Senglea, or Isla, is one of the Three Cities located in the Cottonera area in the east of Malta. The locality was nicknamed an L’isola (an island) during the time of the Knights but it is actually a peninsula stretching out in the Grand Harbour. With an area of just 0.2km2, it is Malta’s tiniest town, and the most densely populated, hosting around 3,500 inhabitants. This locality is one of the oldest cities in Malta dating back to the 16th century. It has a rich heritage as many buildings were constructed by the Knights of St John; enclosed by bastions that give spectacular views of the Grand Harbour. The narrow streets hold a number of beautiful aged buildings. Senglea got its name after Claude De La Sengle, the grandmaster who built it.
Gnien il-Gardjola (The look-out garden) stands at the edge of Senglea Point, giving you a magnificent view of Valletta and the Grand Harbour and the nearby dockyard.
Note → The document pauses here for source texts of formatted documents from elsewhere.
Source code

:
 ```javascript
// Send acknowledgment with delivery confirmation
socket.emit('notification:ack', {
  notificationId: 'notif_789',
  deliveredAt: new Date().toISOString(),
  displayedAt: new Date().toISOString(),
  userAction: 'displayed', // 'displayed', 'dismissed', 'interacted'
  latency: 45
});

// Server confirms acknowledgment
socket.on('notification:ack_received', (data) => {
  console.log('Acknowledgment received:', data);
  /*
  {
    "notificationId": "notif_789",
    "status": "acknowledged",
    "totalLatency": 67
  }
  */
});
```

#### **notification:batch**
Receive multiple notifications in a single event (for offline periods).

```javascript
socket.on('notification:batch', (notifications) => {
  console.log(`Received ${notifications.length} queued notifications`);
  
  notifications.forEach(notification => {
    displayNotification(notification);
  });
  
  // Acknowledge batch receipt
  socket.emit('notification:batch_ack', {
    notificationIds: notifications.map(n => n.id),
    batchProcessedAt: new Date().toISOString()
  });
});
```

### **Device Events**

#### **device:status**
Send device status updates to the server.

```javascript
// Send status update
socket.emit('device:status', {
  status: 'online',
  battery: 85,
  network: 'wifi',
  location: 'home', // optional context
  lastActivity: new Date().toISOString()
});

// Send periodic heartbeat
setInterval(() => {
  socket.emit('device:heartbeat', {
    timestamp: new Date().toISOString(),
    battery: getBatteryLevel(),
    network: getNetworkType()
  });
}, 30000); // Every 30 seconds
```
Dating back since the time of the Knights, this industry, which was further developed by the British, contributed greatly to the Maltese economy. There are various activities taking place in Senglea throughout the year. The most popular event is the Regatta – traditional boat races that take place twice per year in the Grand Harbour, on the 31st March and the 8th September, where the Senglea team always participates with great passion. On the other hand, the Senglea Maritime Festival has lately been added to the events calendar, between May and June, celebrating the connection that Senglea has with the local culture, history and the maritime connection.
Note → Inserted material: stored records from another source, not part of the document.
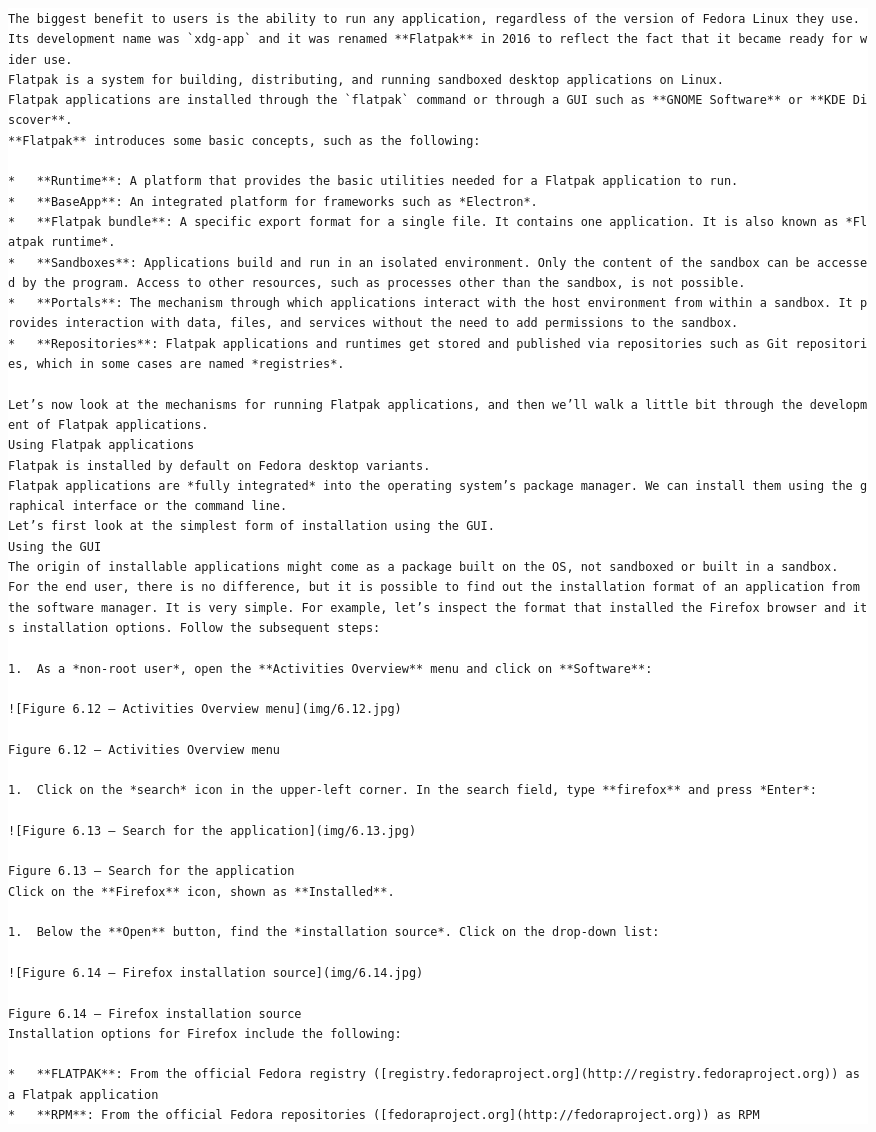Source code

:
 ```
The biggest benefit to users is the ability to run any application, regardless of the version of Fedora Linux they use.
Its development name was `xdg-app` and it was renamed **Flatpak** in 2016 to reflect the fact that it became ready for wider use.
Flatpak is a system for building, distributing, and running sandboxed desktop applications on Linux.
Flatpak applications are installed through the `flatpak` command or through a GUI such as **GNOME Software** or **KDE Discover**.
**Flatpak** introduces some basic concepts, such as the following:

*   **Runtime**: A platform that provides the basic utilities needed for a Flatpak application to run.
*   **BaseApp**: An integrated platform for frameworks such as *Electron*.
*   **Flatpak bundle**: A specific export format for a single file. It contains one application. It is also known as *Flatpak runtime*.
*   **Sandboxes**: Applications build and run in an isolated environment. Only the content of the sandbox can be accessed by the program. Access to other resources, such as processes other than the sandbox, is not possible.
*   **Portals**: The mechanism through which applications interact with the host environment from within a sandbox. It provides interaction with data, files, and services without the need to add permissions to the sandbox.
*   **Repositories**: Flatpak applications and runtimes get stored and published via repositories such as Git repositories, which in some cases are named *registries*.

Let’s now look at the mechanisms for running Flatpak applications, and then we’ll walk a little bit through the development of Flatpak applications.
Using Flatpak applications
Flatpak is installed by default on Fedora desktop variants.
Flatpak applications are *fully integrated* into the operating system’s package manager. We can install them using the graphical interface or the command line.
Let’s first look at the simplest form of installation using the GUI.
Using the GUI
The origin of installable applications might come as a package built on the OS, not sandboxed or built in a sandbox.
For the end user, there is no difference, but it is possible to find out the installation format of an application from the software manager. It is very simple. For example, let’s inspect the format that installed the Firefox browser and its installation options. Follow the subsequent steps:

1.  As a *non-root user*, open the **Activities Overview** menu and click on **Software**:

![Figure 6.12 – Activities Overview menu](img/6.12.jpg)

Figure 6.12 – Activities Overview menu

1.  Click on the *search* icon in the upper-left corner. In the search field, type **firefox** and press *Enter*:

![Figure 6.13 – Search for the application](img/6.13.jpg)

Figure 6.13 – Search for the application
Click on the **Firefox** icon, shown as **Installed**.

1.  Below the **Open** button, find the *installation source*. Click on the drop-down list:

![Figure 6.14 – Firefox installation source](img/6.14.jpg)

Figure 6.14 – Firefox installation source
Installation options for Firefox include the following:

*   **FLATPAK**: From the official Fedora registry ([registry.fedoraproject.org](http://registry.fedoraproject.org)) as a Flatpak application
*   **RPM**: From the official Fedora repositories ([fedoraproject.org](http://fedoraproject.org)) as RPM
```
Senglea reflects Malta’s religious heritage too; in fact, is particularly known for the miraculous statue of Jesus Christ the Redeemer (Ir-Redentur ta` l-Isla), placed in the Basilica dedicated to The Birth of the Virgin Mary. The feast is celebrated on the 8th of September, where Sengela is decorated by street lights and stunning ground and air fireworks. In the last years, the renovation of the Cottonera Waterfront as a yacht marina prompted a keen interest from foreigners and locals who want to settle in the city. This resulted in the transformation of various quaint areas and attractive houses, leading to a considerable escalation of real estate.
Things to see and do:
Senglea Basilica: The church of Senglea is dedicated to "Our Lady of Victories". In 1921 the church got the status of a Basilica, but it was destroyed during the Second World War and completely rebuilt a few years later.
The Gardjola: The Gardjola and the gardens in Gardjola have a commanding view of Valletta and the Grand Harbour (in background). The Gardjola, which is a stone vedette, is situated at Senglea Bastion point and was used to serve as a lookout post to guard the harbour entrance.
Statue of Jesus Christ: The highly revered statue of Christ the Redeemer is located in the Senglea Basilica.
Senglea Point: a lookout point with beautiful views
Statue Madonna Tan-Nofs: This statue was originally erected in the city centre during the time of the plague, as gratitude, for being the only town not contaminated with the disease.